• [Aim of the exercise] Reproduce the text of every item below word for word, leaving out the pictures.

[Records taken from a dataset]
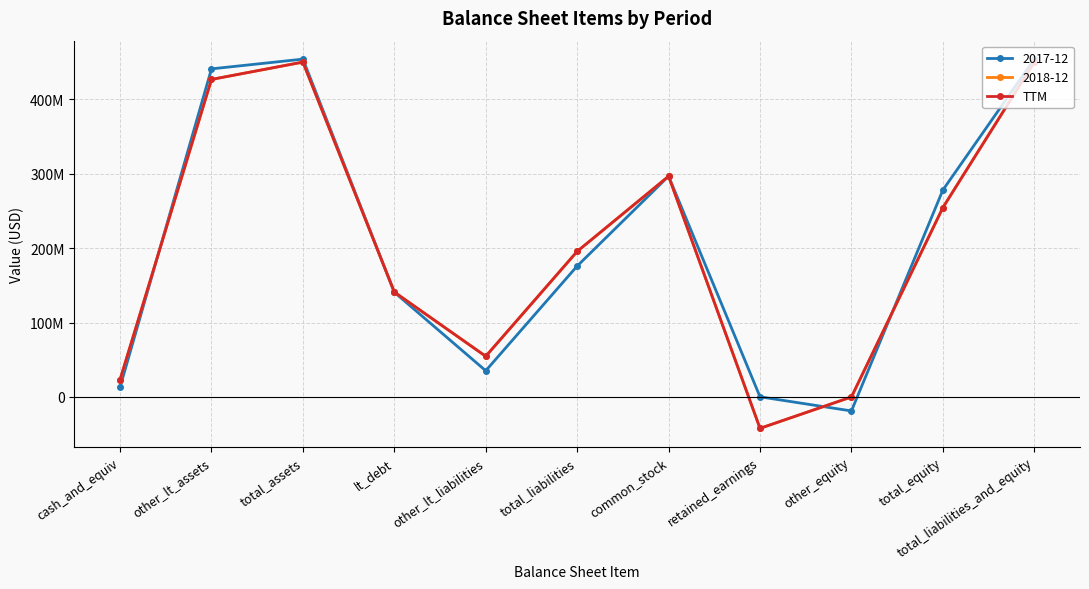

Is this an area chart (filled region under the line)?

No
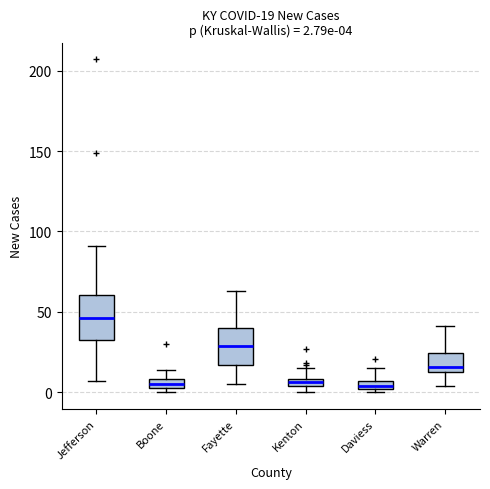

Which box has the highest median line?

Jefferson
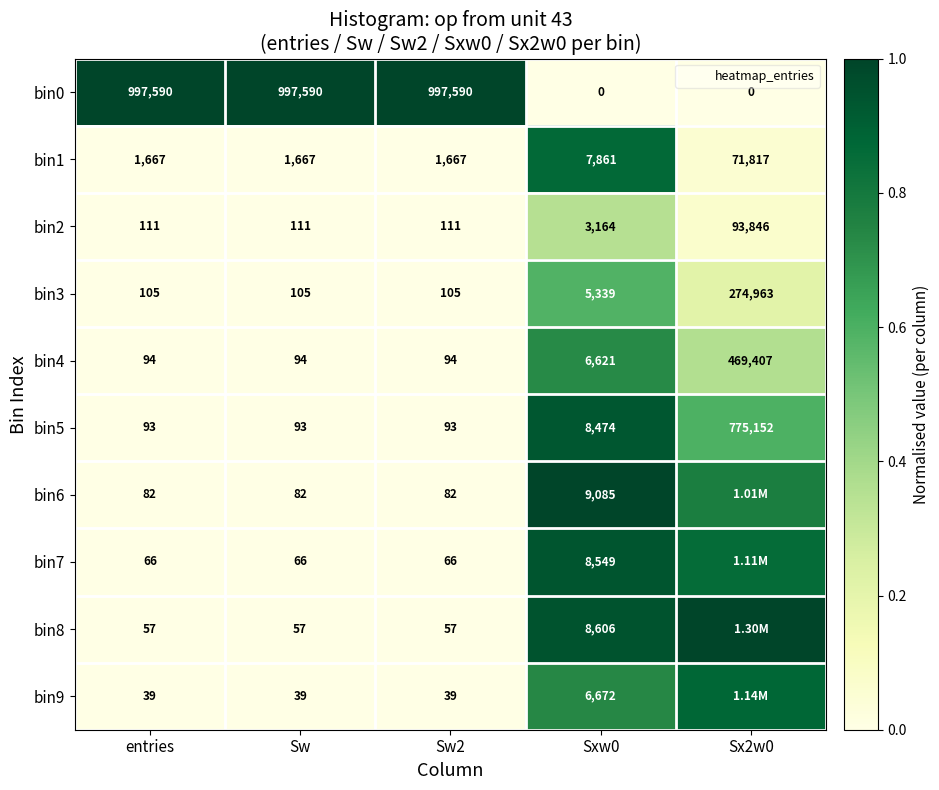

Between Sxw0 and Sw, which is larger?

Sw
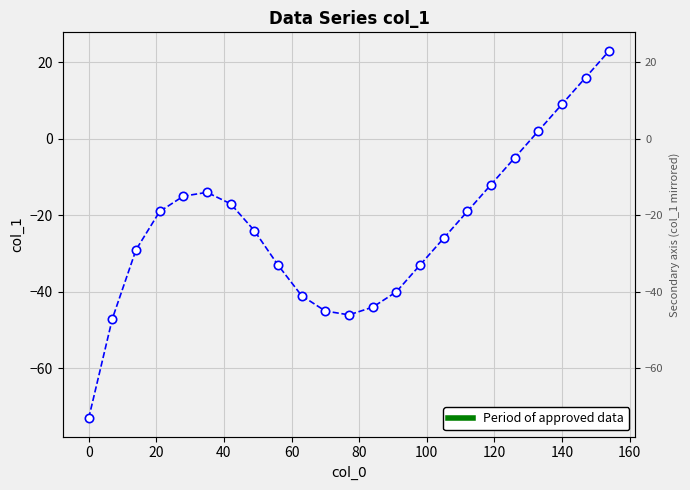

What is the sum of the values at 0 and −20?

-120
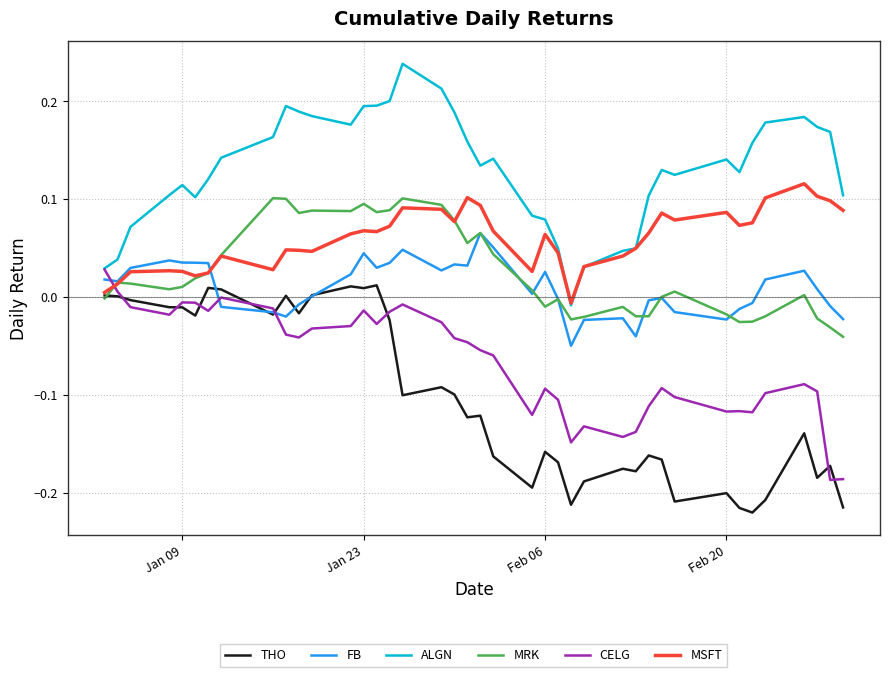

True or false: ALGN and MRK intersect in this chart.

False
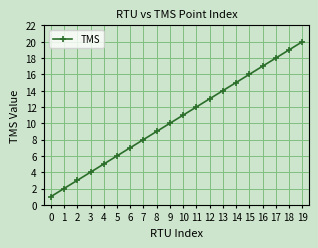

Which category has the highest value across all series?

19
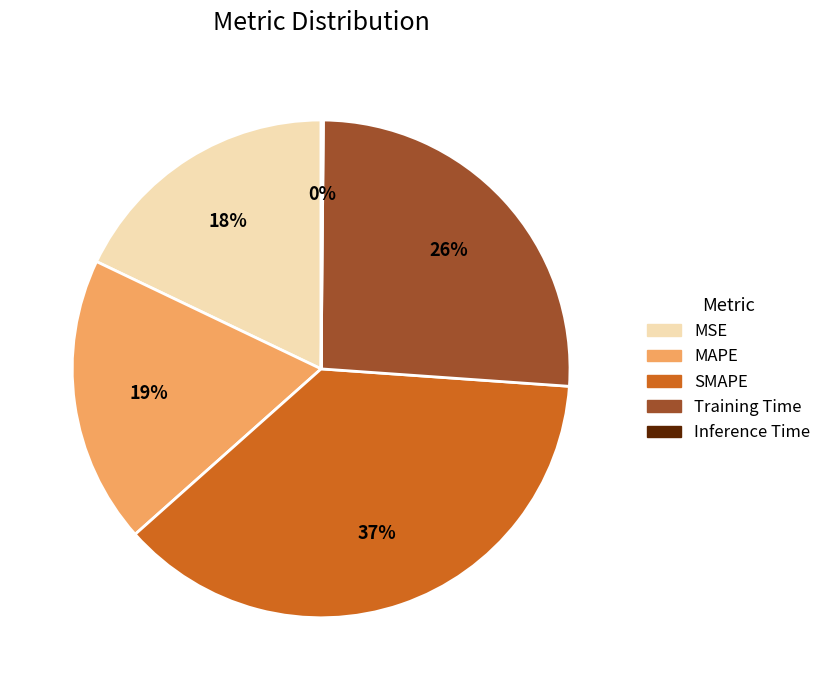

Is it true that Training Time is 19% of the pie?

False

• [Problem solution]
Is this an area chart (filled region under the line)?

No

Which box has the highest median line?

Jefferson

Between Sxw0 and Sw, which is larger?

Sw

What is the sum of the values at 0 and −20?

-120

True or false: ALGN and MRK intersect in this chart.

False

Which category has the highest value across all series?

19

Is it true that Training Time is 19% of the pie?

False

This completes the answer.